Dividing the broad category of ‘social behavior’ into specific dimensions could ultimately help researchers assess which interventions are effective, when and for whom, says Giacomo Vivanti, associate professor in the Early Detection and Intervention program at the Drexel Autism Institute in Philadelphia, Pennsylvania, who was not involved in the work.

“The boundaries between these constructs are really fuzzy,” Vivanti says. “We need a more fine-grained understanding of, ‘What are we talking about when we talk about social behavior?’”

The findings could help clinicians identify behaviors that may indicate autism in children too young to be diagnosed, Marrus says. A child with difficulties in several categories of reciprocal social behavior, for example, may have more underlying genetics linked to autism and be more likely to have the condition than a child with difficulties in only one category.

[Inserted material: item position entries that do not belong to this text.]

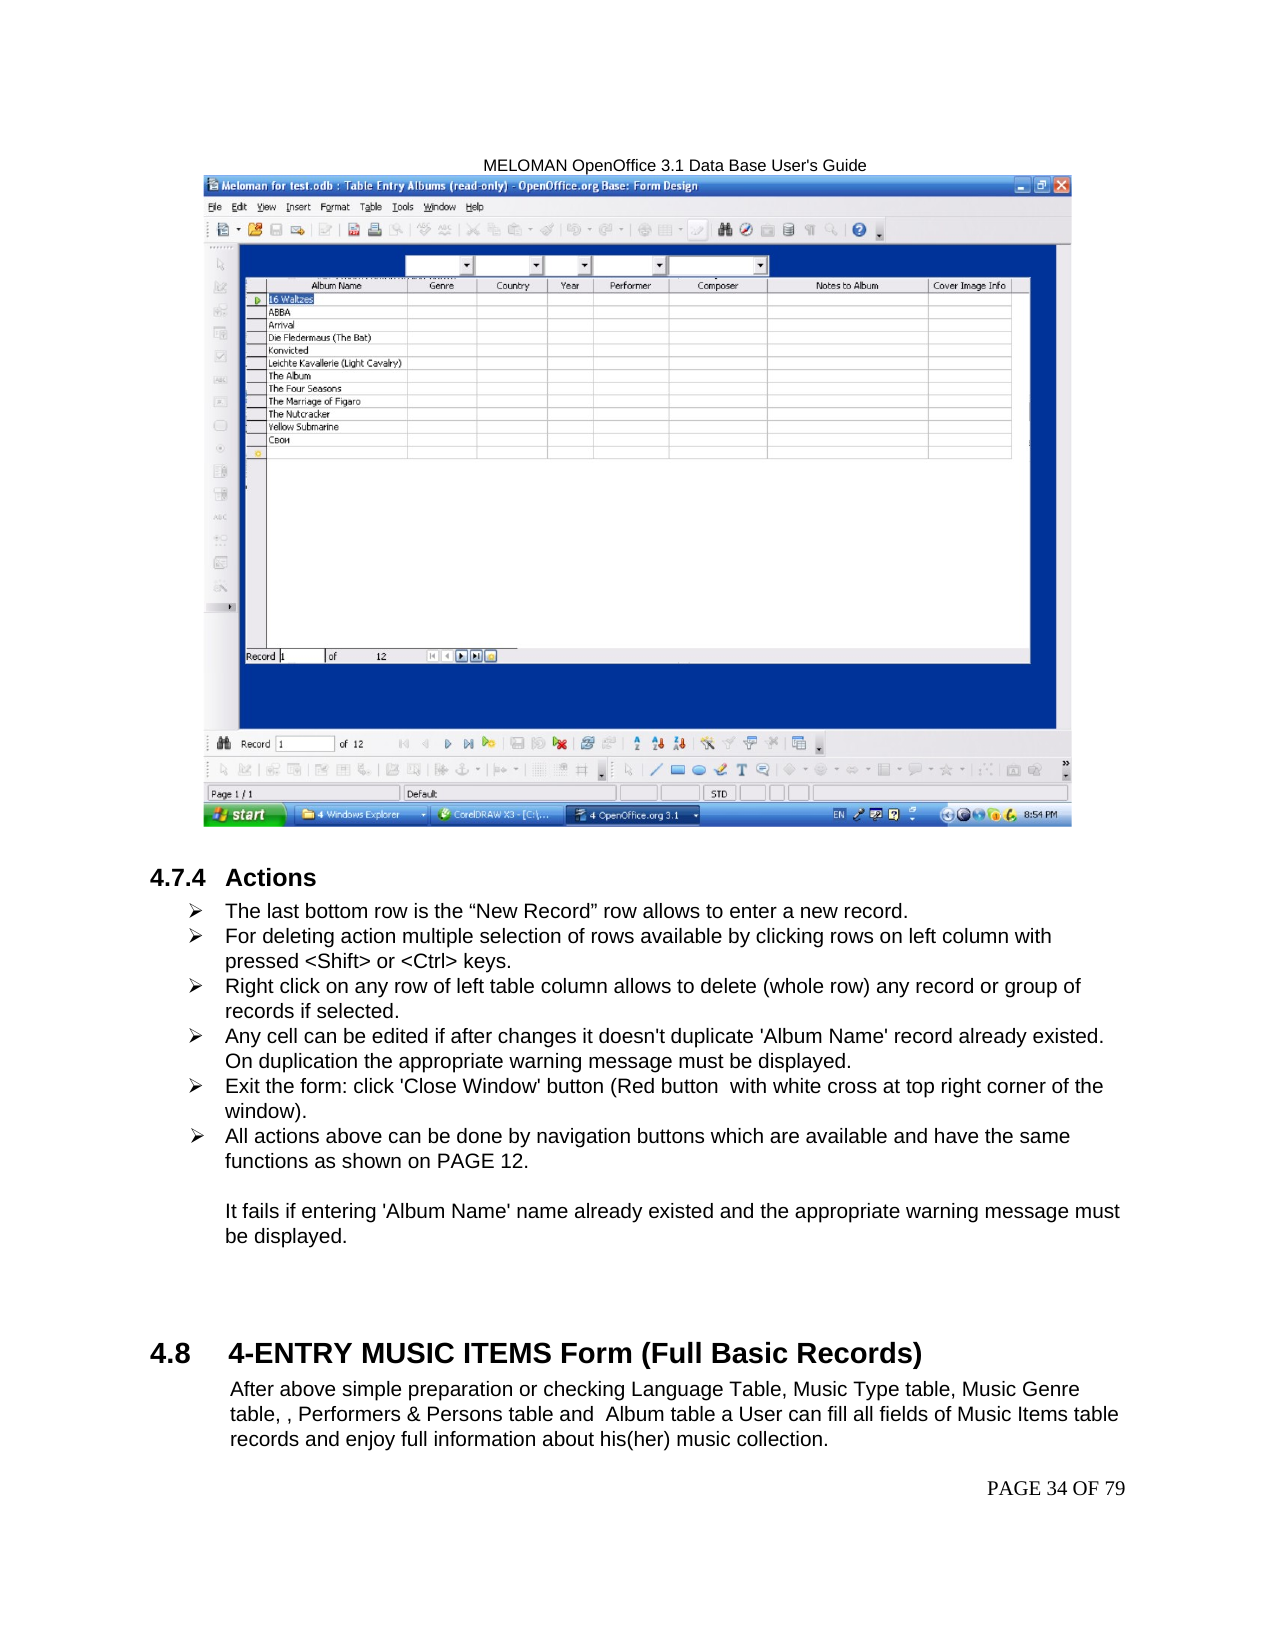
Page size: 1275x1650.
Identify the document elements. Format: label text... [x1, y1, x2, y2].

list It fails if entering 'Album Name' name already existed and the appropriate warning message must be displayed. [225, 1198, 1125, 1248]
picture [203, 175, 1072, 827]
list Right click on any row of left table column allows to delete (whole row) any record or group of records if selected. [187, 973, 1125, 1023]
list Exit the form: click 'Close Window' button (Red button with white cross at top right corner of the window). [187, 1073, 1125, 1123]
list For deleting action multiple selection of rows available by clicking rows on left column with pressed <Shift> or <Ctrl> keys. [187, 923, 1125, 973]
list The last bottom row is the “New Record” row allows to enter a new record. [187, 898, 1125, 923]
list All actions above can be done by navigation buttons which are available and have the same functions as shown on PAGE 12. [189, 1123, 1125, 1173]
list Any cell can be edited if after changes it doesn't duplicate 'Album Name' record already existed. On duplication the appropriate warning message must be displayed. [187, 1023, 1125, 1073]
text After above simple preparation or checking Language Table, Music Type table, Music Genre table, , Performers & Persons table and Album table a User can fill all fields of Music Items table records and enjoy full information about his(her) music collection. [230, 1376, 1125, 1451]
subtitle 4-ENTRY MUSIC ITEMS Form (Full Basic Records) [150, 1336, 1125, 1369]
subtitle Actions [150, 863, 1125, 892]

“Being able to understand how to weigh all of those dimensions within an individual could be very important, especially early in life, to figuring out what is this child’s level of risk,” Marrus says.

That approach could also help researchers tease apart the heritable dimensions of other autism traits, such as motor skills development, Marrus says. Marrus and others have shown that eye-contact patterns, another indicator of social behavior, are heritable.